▼▼▼
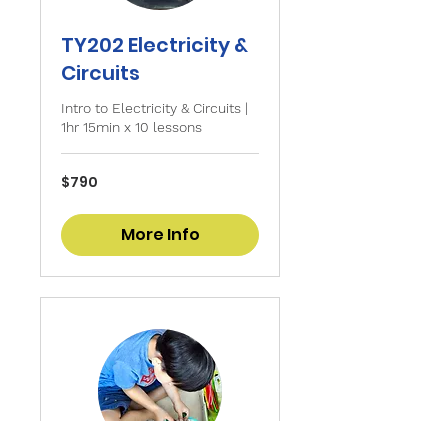
TY202 Electricity &
Circuits
Intro to Electricity & Circuits |
1hr 15min x 10 lessons
790
$790
Singapore
dollars
More Info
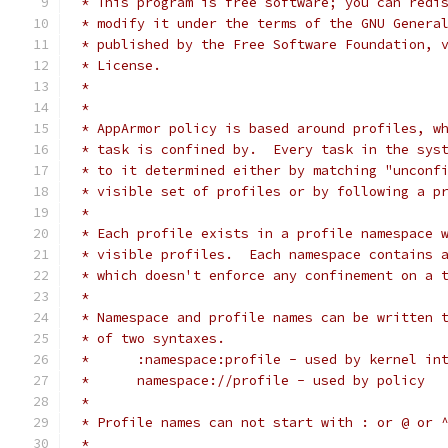
 * This program is free software; you can redi
 * modify it under the terms of the GNU Genera
 * published by the Free Software Foundation, 
 * License.
 *
 *
 * AppArmor policy is based around profiles, w
 * task is confined by.  Every task in the sys
 * to it determined either by matching "unconf
 * visible set of profiles or by following a p
 *
 * Each profile exists in a profile namespace 
 * visible profiles.  Each namespace contains 
 * which doesn't enforce any confinement on a 
 *
 * Namespace and profile names can be written 
 * of two syntaxes.
 *	:namespace:profile - used by kernel i
 *	namespace://profile - used by policy
 *
 * Profile names can not start with : or @ or 
 *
▲▲▲
• **Your assignment**: Scan the listing above for the word "used" and show each line where it is found.

• **Task result**:
 *	:namespace:profile - used by kernel i
 *	namespace://profile - used by policy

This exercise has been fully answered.